Things came full circle when, in 2006 and under then Dean Ruth Weisberg, Gayle returned to the college where she studied art and met the love of her life. With a historic and visionary gift by Gayle and Ed, the USC School of Fine Arts was renamed the USC Gayle Garner Roski School of Art. The name was subsequently extended to include ‘Design’ in 2015. The gift is believed to be the largest single donation to a visual arts school in the United States at the time. In 2016, the couple made a second donation to name the Gayle and Ed Roski Eye Institute at USC.
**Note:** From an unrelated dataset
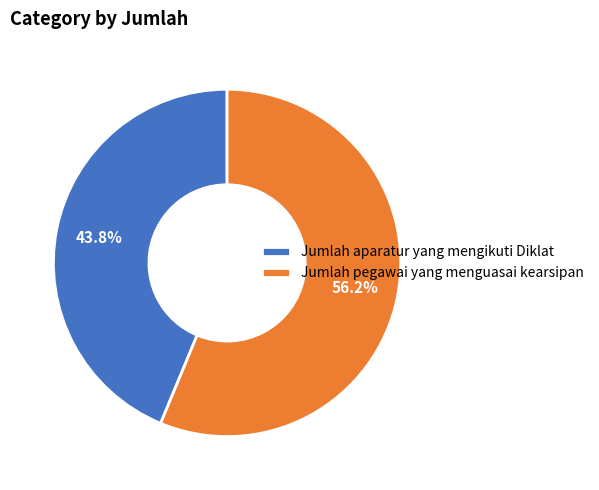

Which category has the biggest portion of the pie?

Jumlah pegawai yang menguasai kearsipan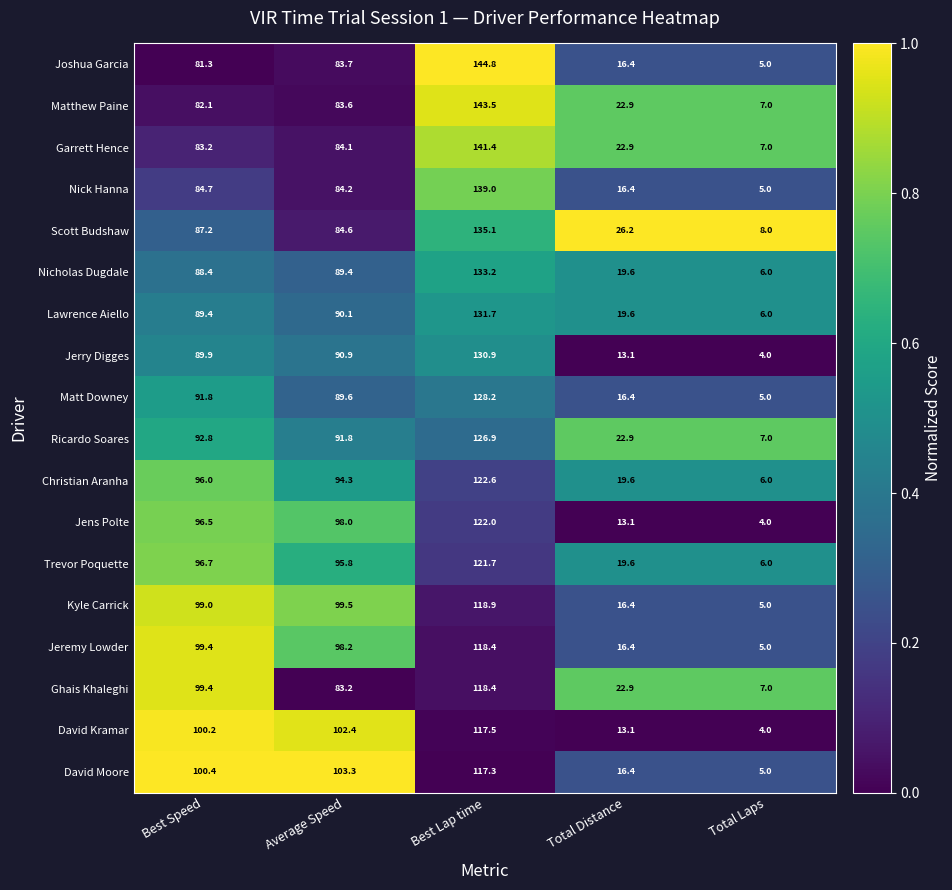

What is the sum of the Lawrence Aiello values at Best Speed and Best Lap time?

221.1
Upon hearing of Gayle’s passing, Ruth Weisberg shared with me her thoughts:

“It is with profound sadness that we learned of the passing of Gayle Garner Roski. We are so deeply honored that we will carry her name, the USC Gayle Garner Roski School of Art and Design, in perpetuity. She has been such an inspiration to all of us as a very special friend, patron and fellow artist. She always cared so deeply about our community of students, faculty and staff. I am especially grateful to have shared numerous trips to far-flung destinations in Italy, China and Israel among other places. Her own artwork, sense of adventure and generosity had a transformative effect on her family, friends and everyone she met. We will miss her more than I could ever express.” 

My deepest condolences go out to her husband, Ed Roski, their children, grandchildren and those closest to her. We will continue to honor Gayle’s dedication to the arts and arts education as we pass along her passion on to emerging creatives long into the future. We will miss her tremendously.